Background guide available now. SBIMUN XIV will not be collecting position papers from delegates.


Topic A: Yemen Humanitarian Crisis


Yemen is currently facing a rapidly intensifying humanitarian crisis, with an urgent requirement for assistance by a staggering 21.6 million individuals. The situation is deteriorating daily, making Yemen one of the most pressing humanitarian challenges globally. In 2023, approximately 80 percent of the country's population is grappling with severe difficulties accessing vital services and meeting their basic nutritional requirements. Two-thirds of all Yemenis are experiencing hunger, and nearly half are uncertain about their next meal. The prevalence of child malnutrition within Yemen is one of the highest worldwide. Furthermore, with the looming threat of COVID-19, the virus is anticipated to spread more rapidly, extensively, and with more devastating consequences than in almost any other part of the world. The conflict has also disrupted essential services, leaving millions without access to clean water, healthcare, and food.

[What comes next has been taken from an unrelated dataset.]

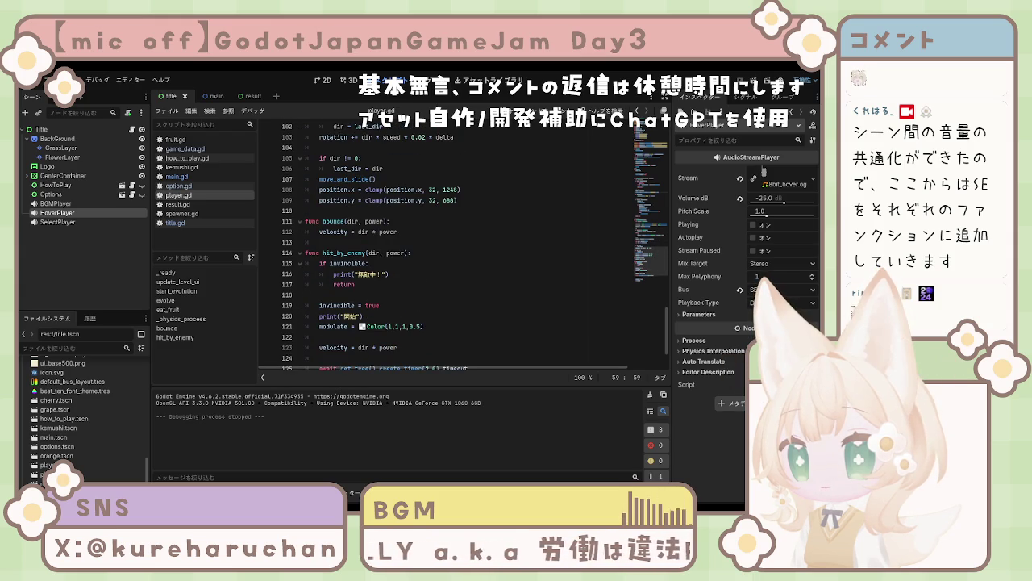
{"action": "left_click", "coordinate": [375, 285]}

Topic B: Women's Access to Education in Developing Countries


According to UNESCO, there are 129 million girls not enrolled in formal education, 32 million in primary school, and 97 million in secondary school, the majority coming from developing countries. In areas with constant violence, civil war, and poverty, rates are higher due to a lack of access and inequality, as girls are 2.5 times more likely to be out of school than their male counterparts. Even when they are in formal education, the bias persists, and inequality soars as technology and gender stereotypes persist. According to UNESCO, women are more likely to face poverty, and 60 million girls are sexually assaulted during transportation to or from school, causing mental health problems. In addition, according to a report by the World Bank in 2017, 41,000 girls under the age of eighteen are married every day. The 2014 Ebola outbreak in 2013-2016 and the current COVID-19 pandemic brought school closures in developing nations. As classes became remote, areas without technology furthered the divide and caused harm to access to education for women.